P.S. the topic title was really misleading :rolleyes: you mean 1 million ohms, not 1 million resistors :D
 

WBahn

Joined Mar 31, 2012
26,398
The circuit actually uses them and it works well. I was just wondering what their purpose was.

This is the kit i built, took about an hour to solder together: http://www.jaycar.com.au/productView.asp?ID=kj8224

It basically creeks like a cricket and flashes its led eyes whenever it hears a sound
You should have included this additional information (about the kit) in your first post. I originally read your post as though you were assembling a generic electronics kit, meaning creating a collection of parts for use in future projects, and were wondering why a generic resistor kit included such high value resistors. The fact that you were talking about a specific project kit casts a completely different light on it.

For battery powered applications, you want to design the circuits to draw as little power as possible and, given the emphasis in recent years on battery-powered devices (think smart phones, cameras, iPods, etc., etc.) there are now many, many ICs out there that draw fractions of a microamp, at least in certain modes. Similarly, there are many discrete circuits you can design and build that use comparable current levels. So 10MΩ resistors are not at all unreasonable to see in 9V circuits.

As for what they are being used for in this particular kit... well, we'd need to see the schematic to have a chance at making a reasonable guess at that. My not-necessarily reasonable guess is that they might be being used in a voltage divider to set a threshold level that the signal from the microphone has to rise above in order to activate the cricket.

Oh, and try to come up with better thread names. I was expecting this to be a post about why there are a million different values of resistance or something like that.

Welcome aboard and Merry Christmas!
 

spinnaker

Joined Oct 29, 2009
7,835
As it is becoming aparent from previous posts, the answer is very simply; some circuits don't require more power than that to operate. Some can work from a tiny few microamps. :) That's modern tech for you!

P.S. the topic title was really misleading :rolleyes: you mean 1 million ohms, not 1 million resistors :D

Sort of like the title for my two books I would like to write.

"Million Dollar Ideas". A book of ideas worth a million dollars.

And

"Million Dollar Ideas" (emphasis on the word dollar) . A book of a million ideas but each only worth a buck. :)
 
Designers tend to use larger resistors to save on batteries.

1M isn't a bad value.

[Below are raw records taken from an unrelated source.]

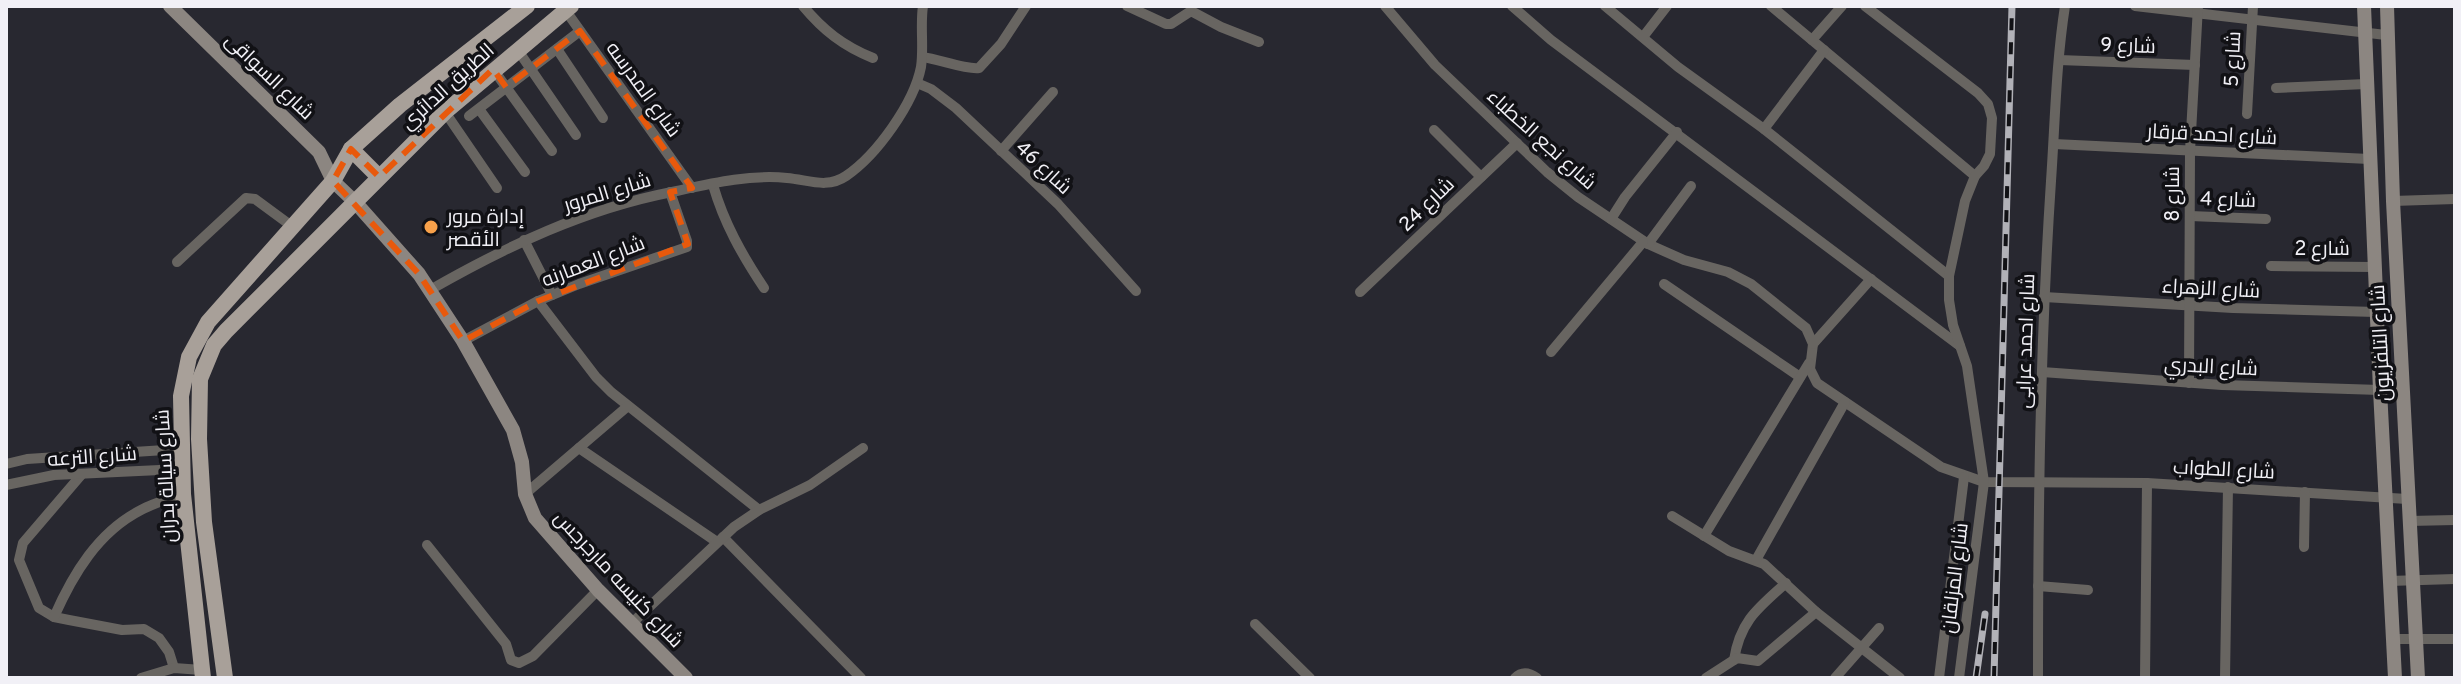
<svg xmlns="http://www.w3.org/2000/svg" width="2461" height="684" font-family="Overpass,Cairo,sans-serif">
<rect width="100%" height="100%" fill="#282830"/>
<g fill="none" stroke-linecap="round" stroke-linejoin="round">
<!-- street -->
<g stroke="#686561" stroke-width="10">
<path d="M803,6C823,30 843,46 873,58"/>
<path d="M1127,6L1166,24H1171L1191,11L1221,27L1259,42"/>
<path d="M1385,6L1435,65L1547,172L1578,197L1648,244L1684,260L1728,272L1751,284L1806,328L1813,344L1810,369L1817,383L1941,467L1984,482L2147,483L2407,499"/>
<path d="M1512,6L1551,40L1960,346"/>
<path d="M1605,6L1678,67L1764,129L1949,276"/>
<path d="M1771,6L1975,176"/>
<path d="M1865,6L1978,93L1988,104L1992,118L1990,154L1984,166L1975,176L1965,201L1949,276V300L1953,325L1967,366L1984,482L1959,678"/>
<path d="M2135,6L2386,35"/>
<path d="M566,11L692,188"/>
<path d="M1643,37L1667,6"/>
<path d="M1812,40L1842,6"/>
<path d="M517,49L576,135"/>
<path d="M557,49L603,118"/>
<path d="M922,57C939,59 966,70 979,68L1001,44L1026,6"/>
<path d="M2059,60L2195,65"/>
<path d="M493,69L552,151"/>
<path d="M917,83L931,89L956,108L1058,204L1136,291"/>
<path d="M2276,88L2366,84"/>
<path d="M479,109L525,172"/>
<path d="M445,112L497,188"/>
<path d="M2247,114L2253,6"/>
<path d="M469,116L580,31"/>
<path d="M1764,129L1824,50"/>
<path d="M1434,130L1481,177"/>
<path d="M2054,144L2369,159"/>
<path d="M1001,151L1053,92"/>
<path d="M713,185C724,223 742,255 764,288"/>
<path d="M2393,201L2455,199"/>
<path d="M2190,216L2266,219"/>
<path d="M1611,219L1625,197L1677,132"/>
<path d="M524,240L552,295"/>
<path d="M1648,244L1691,186"/>
<path d="M177,262L246,198L255,199L293,227"/>
<path d="M2271,266L2374,267"/>
<path d="M1664,284L1800,377"/>
<path d="M430,290C507,246 585,209 672,192C709,184 750,174 787,178C809,180 827,189 846,176C877,155 914,103 921,67C924,47 920,26 923,6"/>
<path d="M1360,292L1517,143"/>
<path d="M2044,297L2233,308L2376,312"/>
<path d="M538,301L596,377L611,392L759,510"/>
<path d="M463,341L538,301L579,284L687,247V241L670,192"/>
<path d="M1813,344L1871,279"/>
<path d="M1551,352L1643,242"/>
<path d="M2042,372L2222,385L2380,390"/>
<path d="M2189,383L2190,151L2198,6"/>
<path d="M579,448L717,542"/>
<path d="M6,464L27,459L180,449"/>
<path d="M82,474L23,543L19,560L39,608L54,617L69,620L122,630L144,629L159,638L169,652L174,668"/>
<path d="M6,485L54,475L181,469"/>
<path d="M525,494L628,406"/>
<path d="M1672,516L1729,551L1764,564L1816,612L1900,678"/>
<path d="M2409,521L2455,520"/>
<path d="M1704,536L1809,363"/>
<path d="M723,537L861,678"/>
<path d="M427,545L506,644L511,660L519,663L533,656L598,590"/>
<path d="M2304,547L2305,492"/>
<path d="M1756,560L1845,402"/>
<path d="M2389,581L2455,579"/>
<path d="M2038,586L2088,590"/>
<path d="M54,617C73,574 98,532 141,510C154,503 169,499 183,494"/>
<path d="M631,624L734,527L759,510L810,485L863,448"/>
<path d="M1255,624L1310,678"/>
<path d="M2392,639H2455"/>
<path d="M1734,660C1740,621 1758,608 1786,583"/>
<path d="M141,678L174,668L202,670"/>
<path d="M1515,678C1522,671 1530,673 1537,678"/>
<path d="M1706,678L1737,658L1758,661L1816,612"/>
<path d="M1835,678L1879,628"/>
<path d="M1939,678L1964,477"/>
<path d="M2038,678C2038,512 2040,347 2051,181C2055,123 2056,64 2065,6"/>
<path d="M2145,678L2147,483"/>
<path d="M2225,678L2228,487"/>
</g>
<!-- secondary -->
<g stroke="#8c8681" stroke-width="14">
<path d="M170,6L319,152L333,181L355,202L419,274L463,341L513,430L522,462L525,494L535,518L598,590L686,678"/>
<path d="M2364,6L2380,390L2395,678"/>
<path d="M2387,6L2393,201L2418,678"/>
</g>
<!-- primary -->
<g stroke="#a8a099" stroke-width="16">
<path d="M351,149L379,177"/>
<path d="M203,678L183,494L181,396L189,357L208,322L333,181L351,149L400,105L527,6"/>
<path d="M225,678L204,522L199,439L200,379L214,345L226,331L445,112L571,6"/>
</g>
<!-- rail casing -->
<g stroke="#b1b1b7" stroke-width="7">
<g id="rail">
<path d="M1976,678L1985,614"/>
<path d="M1994,678L2012,6"/>
</g>
</g>
<!-- rail -->
<use href="#rail" stroke="#111115" stroke-width="4" stroke-dasharray="12" stroke-linecap="butt"/>
</g>
<!-- marked area -->
<path fill="none" stroke="#e8590c" stroke-width="6" stroke-dasharray="16 10" stroke-linejoin="round" d="M580,31L692,188L670,192L688,244L538,301L463,341L419,274L333,181L351,149L379,177L493,69L506,87Z"/>
<!-- markers -->
<circle fill="#f8a14a" stroke="#111115" stroke-width="3" cx="431" cy="227" r="8"/>
<g text-anchor="middle" stroke-width="7" stroke-linejoin="round" paint-order="stroke">
<!-- street labels -->
<g font-size="20" fill="#f1f0f6" stroke="#111115">
<text transform="translate(2128 45) rotate(2)" y="7">شارع 9</text>
<text transform="translate(2232 59) rotate(-87)" y="7">شارع 5</text>
<text transform="translate(270 76) rotate(44)" y="7">شارع السواقى</text>
<text transform="translate(447 86) rotate(-42)" y="7">الطريق الدائري</text>
<text transform="translate(644 89) rotate(54)" y="7">شارع المدرسه</text>
<text transform="translate(2212 134) rotate(3)" y="7">شارع احمد قرقار</text>
<text transform="translate(1542 139) rotate(42)" y="7">شارع نجع الخطباء</text>
<text transform="translate(1044 167) rotate(43)" y="7">شارع 46</text>
<text transform="translate(607 192) rotate(-17)" y="7">شارع المرور</text>
<text transform="translate(2172 194) rotate(-90)" y="7">شارع 8</text>
<text transform="translate(2228 199) rotate(2)" y="7">شارع 4</text>
<text transform="translate(1426 204) rotate(-44)" y="7">شارع 24</text>
<text x="2322" y="255">شارع 2</text>
<text transform="translate(593 261) rotate(-21)" y="7">شارع العمارنه</text>
<text transform="translate(2211 288) rotate(3)" y="7">شارع الزهراء</text>
<text transform="translate(2025 341) rotate(-88)" y="7">شارع احمد عرابى</text>
<text transform="translate(2380 343) rotate(-93)" y="7">شارع التلفزيون</text>
<text transform="translate(2211 366) rotate(3)" y="7">شارع البدري</text>
<text transform="translate(92 456) rotate(-4)" y="7">شارع الترعه</text>
<text transform="translate(2224 469) rotate(3)" y="7">شارع الطواب</text>
<text transform="translate(165 476) rotate(-93)" y="7">شارع سيالة بدران</text>
<text transform="translate(1954 578) rotate(-83)" y="7">شارع المزلقان</text>
<text transform="translate(619 579) rotate(47)" y="7">شارع كنيسه مارجرجس</text>
</g>
<!-- poi labels -->
<g font-size="20" fill="#f1f0f6" stroke="#111115" text-anchor="start">
<text x="447" y="223">إدارة مرور<tspan x="447" dy="23">الأقصر</tspan></text>
</g>
</g>
<!-- border -->
<rect width="2461" height="684" fill="none" stroke="#f1f0f6" stroke-width="16"/>
</svg>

However a friend of mine used 10M in some telecoms equipment then found it failed in hot climates where the air was humid !
They had to install air conditioning to make the equipment work !
 

kubeek

Joined Sep 20, 2005
5,751
Designers tend to use larger resistors to save on batteries.

1M isn't a bad value. However a friend of mine used 10M in some telecoms equipment then found it failed in hot climates where the air was humid !
They had to install air conditioning to make the equipment work !
Can you tell me how does a value relate to reliability here? The manufacturer and type yes, but linking failure due to humidity to resistor value is nonsense.
 

THE_RB

Joined Feb 11, 2008
5,438
No it was actually common in the old days of carbon resistors.

High value resistors were very unreliable, especially with moisture and/or high voltages.

We're very spoilt these days with modern metal film resistors etc.
 

#12

Joined Nov 30, 2010
18,217
Yes, RB is right. Back in the tube days, any resistor over 100k ohms would drift upwards in value over time. Measuring and replacing all the high value resistors was as common as replacing the leaky electrolytic capacitors.